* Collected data
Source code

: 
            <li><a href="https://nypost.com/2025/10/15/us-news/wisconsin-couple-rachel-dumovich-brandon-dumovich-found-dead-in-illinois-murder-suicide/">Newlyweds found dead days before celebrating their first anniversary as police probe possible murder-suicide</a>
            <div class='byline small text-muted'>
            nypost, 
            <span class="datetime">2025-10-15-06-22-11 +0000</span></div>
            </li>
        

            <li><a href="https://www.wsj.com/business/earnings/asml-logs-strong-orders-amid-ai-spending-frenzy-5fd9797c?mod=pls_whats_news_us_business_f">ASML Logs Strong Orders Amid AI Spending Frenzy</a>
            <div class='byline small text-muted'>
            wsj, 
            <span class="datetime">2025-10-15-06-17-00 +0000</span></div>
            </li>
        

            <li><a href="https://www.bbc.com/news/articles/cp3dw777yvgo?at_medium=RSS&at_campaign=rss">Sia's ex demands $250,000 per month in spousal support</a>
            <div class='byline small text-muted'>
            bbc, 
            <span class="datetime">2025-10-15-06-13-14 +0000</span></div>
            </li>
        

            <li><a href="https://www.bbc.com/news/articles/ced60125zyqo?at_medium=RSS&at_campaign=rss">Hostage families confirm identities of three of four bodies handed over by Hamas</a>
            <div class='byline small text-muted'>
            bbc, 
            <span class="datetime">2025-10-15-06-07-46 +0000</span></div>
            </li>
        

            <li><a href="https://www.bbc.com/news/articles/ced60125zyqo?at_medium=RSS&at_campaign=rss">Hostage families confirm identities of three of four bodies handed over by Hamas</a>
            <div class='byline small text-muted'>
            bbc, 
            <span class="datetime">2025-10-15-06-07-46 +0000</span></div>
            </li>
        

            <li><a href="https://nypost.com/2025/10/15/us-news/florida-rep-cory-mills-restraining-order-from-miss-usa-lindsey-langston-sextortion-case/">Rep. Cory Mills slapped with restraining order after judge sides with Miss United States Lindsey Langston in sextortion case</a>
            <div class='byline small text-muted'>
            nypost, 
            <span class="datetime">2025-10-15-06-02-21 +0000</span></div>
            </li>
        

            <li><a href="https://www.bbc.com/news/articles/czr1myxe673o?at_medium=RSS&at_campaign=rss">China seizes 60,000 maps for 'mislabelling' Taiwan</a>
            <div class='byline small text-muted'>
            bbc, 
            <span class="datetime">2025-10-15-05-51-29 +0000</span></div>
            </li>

* WHAT TO DO
The response has to match the records above word for word.

* TASK RESPONSE
Source code

: 
            <li><a href="https://nypost.com/2025/10/15/us-news/wisconsin-couple-rachel-dumovich-brandon-dumovich-found-dead-in-illinois-murder-suicide/">Newlyweds found dead days before celebrating their first anniversary as police probe possible murder-suicide</a>
            <div class='byline small text-muted'>
            nypost, 
            <span class="datetime">2025-10-15-06-22-11 +0000</span></div>
            </li>
        

            <li><a href="https://www.wsj.com/business/earnings/asml-logs-strong-orders-amid-ai-spending-frenzy-5fd9797c?mod=pls_whats_news_us_business_f">ASML Logs Strong Orders Amid AI Spending Frenzy</a>
            <div class='byline small text-muted'>
            wsj, 
            <span class="datetime">2025-10-15-06-17-00 +0000</span></div>
            </li>
        

            <li><a href="https://www.bbc.com/news/articles/cp3dw777yvgo?at_medium=RSS&at_campaign=rss">Sia's ex demands $250,000 per month in spousal support</a>
            <div class='byline small text-muted'>
            bbc, 
            <span class="datetime">2025-10-15-06-13-14 +0000</span></div>
            </li>
        

            <li><a href="https://www.bbc.com/news/articles/ced60125zyqo?at_medium=RSS&at_campaign=rss">Hostage families confirm identities of three of four bodies handed over by Hamas</a>
            <div class='byline small text-muted'>
            bbc, 
            <span class="datetime">2025-10-15-06-07-46 +0000</span></div>
            </li>
        

            <li><a href="https://www.bbc.com/news/articles/ced60125zyqo?at_medium=RSS&at_campaign=rss">Hostage families confirm identities of three of four bodies handed over by Hamas</a>
            <div class='byline small text-muted'>
            bbc, 
            <span class="datetime">2025-10-15-06-07-46 +0000</span></div>
            </li>
        

            <li><a href="https://nypost.com/2025/10/15/us-news/florida-rep-cory-mills-restraining-order-from-miss-usa-lindsey-langston-sextortion-case/">Rep. Cory Mills slapped with restraining order after judge sides with Miss United States Lindsey Langston in sextortion case</a>
            <div class='byline small text-muted'>
            nypost, 
            <span class="datetime">2025-10-15-06-02-21 +0000</span></div>
            </li>
        

            <li><a href="https://www.bbc.com/news/articles/czr1myxe673o?at_medium=RSS&at_campaign=rss">China seizes 60,000 maps for 'mislabelling' Taiwan</a>
            <div class='byline small text-muted'>
            bbc, 
            <span class="datetime">2025-10-15-05-51-29 +0000</span></div>
            </li>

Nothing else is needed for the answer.